Each line of the records that holds "parent" should be shown in full.

• Entries provided:
┌──

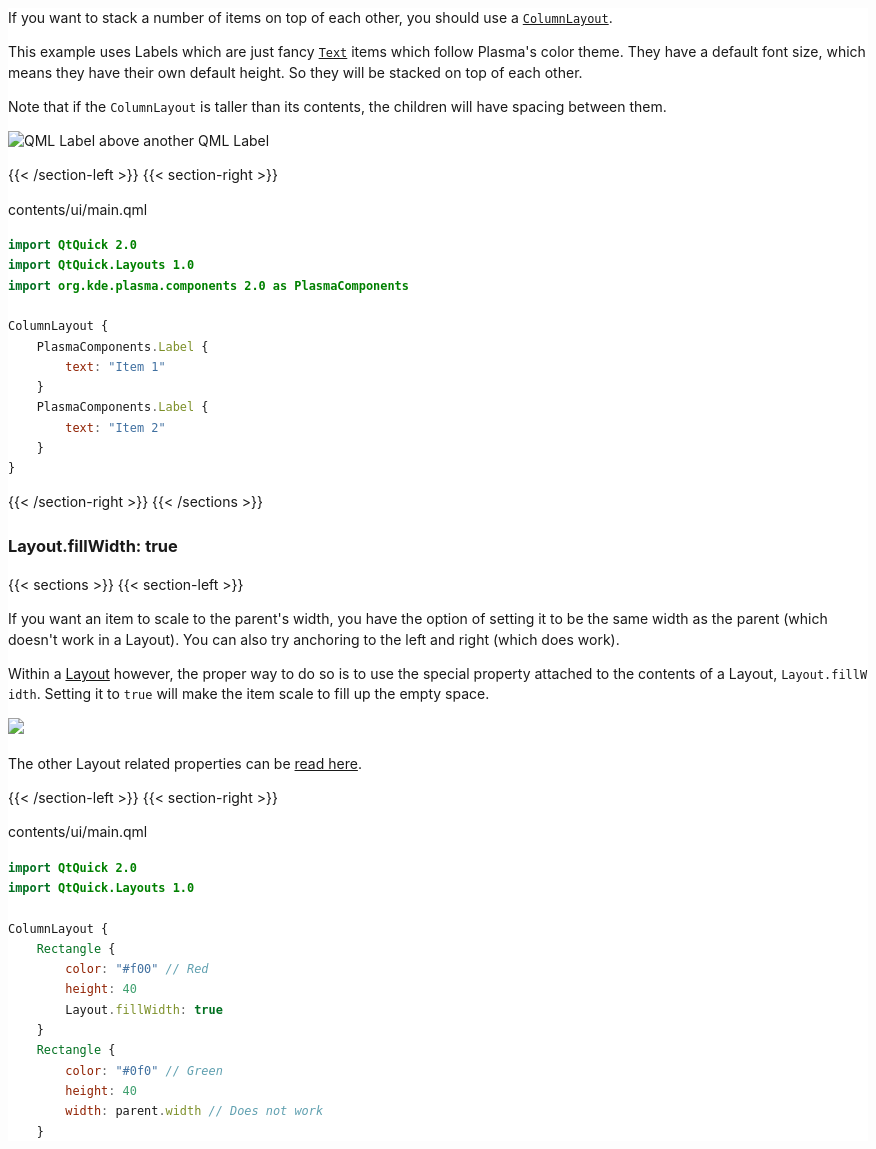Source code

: If you want to stack a number of items on top of each other, you should use a [`ColumnLayout`](http://doc.qt.io/qt-5/qml-qtquick-layouts-columnlayout.html).

This example uses Labels which are just fancy [`Text`](https://doc.qt.io/qt-5/qml-qtquick-text.html) items which follow Plasma's color theme. They have a default font size, which means they have their own default height. So they will be stacked on top of each other.

Note that if the `ColumnLayout` is taller than its contents, the children will have spacing between them.

![QML Label above another QML Label](columnlayout.png)

\{{< /section-left >\}} \{{< section-right >\}}

contents/ui/main.qml

```qml
import QtQuick 2.0
import QtQuick.Layouts 1.0
import org.kde.plasma.components 2.0 as PlasmaComponents

ColumnLayout {
    PlasmaComponents.Label {
        text: "Item 1"
    }
    PlasmaComponents.Label {
        text: "Item 2"
    }
}
```

\{{< /section-right >\}} \{{< /sections >\}}

### Layout.fillWidth: true

\{{< sections >\}} \{{< section-left >\}}

If you want an item to scale to the parent's width, you have the option of setting it to be the same width as the parent (which doesn't work in a Layout). You can also try anchoring to the left and right (which does work).

Within a [Layout](http://doc.qt.io/qt-5/qml-qtquick-layouts-layout.html) however, the proper way to do so is to use the special property attached to the contents of a Layout, `Layout.fillWidth`. Setting it to `true` will make the item scale to fill up the empty space.

![](layoutfillwidth.png)

The other Layout related properties can be [read here](http://doc.qt.io/qt-5/qml-qtquick-layouts-layout.html).

\{{< /section-left >\}} \{{< section-right >\}}

contents/ui/main.qml

```qml
import QtQuick 2.0
import QtQuick.Layouts 1.0

ColumnLayout {
    Rectangle {
        color: "#f00" // Red
        height: 40
        Layout.fillWidth: true
    }
    Rectangle {
        color: "#0f0" // Green
        height: 40
        width: parent.width // Does not work
    }
```
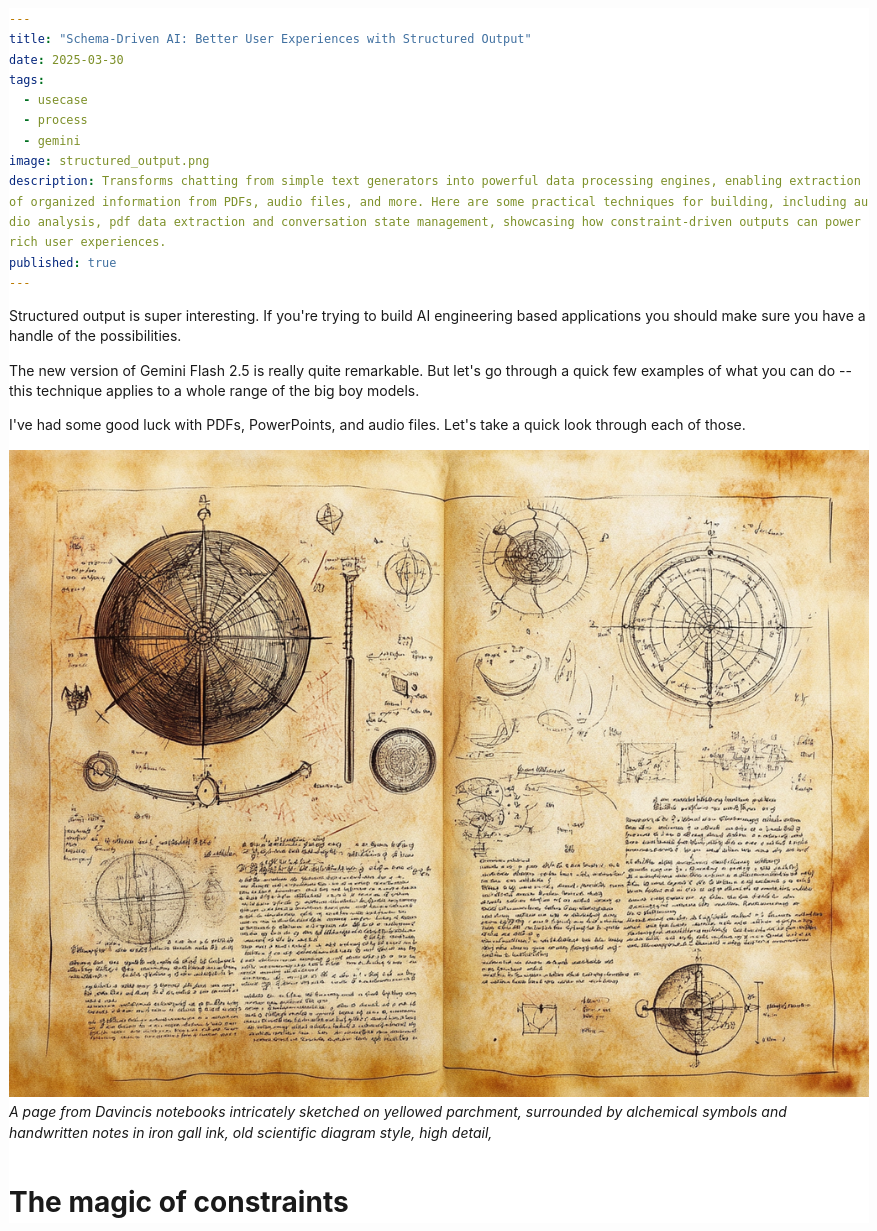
 ```yaml
---
title: "Schema-Driven AI: Better User Experiences with Structured Output"
date: 2025-03-30
tags:
  - usecase
  - process
  - gemini
image: structured_output.png
description: Transforms chatting from simple text generators into powerful data processing engines, enabling extraction of organized information from PDFs, audio files, and more. Here are some practical techniques for building, including audio analysis, pdf data extraction and conversation state management, showcasing how constraint-driven outputs can power rich user experiences.
published: true
---
```

Structured output is super interesting.  If you're trying to build AI engineering based applications you should make sure you have a handle of the possibilities.

The new version of Gemini Flash 2.5 is really quite remarkable. But let's go through a quick few examples of what you can do -- this technique applies to a whole range of the big boy models.

I've had some good luck with PDFs, PowerPoints, and audio files. Let's take a quick look through each of those.

![](../assets/davinci.png)
*A page from Davincis notebooks intricately sketched on yellowed parchment, surrounded by alchemical symbols and handwritten notes in iron gall ink, old scientific diagram style, high detail,*
# The magic of constraints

└──

• Your response:
If you want an item to scale to the parent's width, you have the option of setting it to be the same width as the parent (which doesn't work in a Layout). You can also try anchoring to the left and right (which does work).
        width: parent.width // Does not work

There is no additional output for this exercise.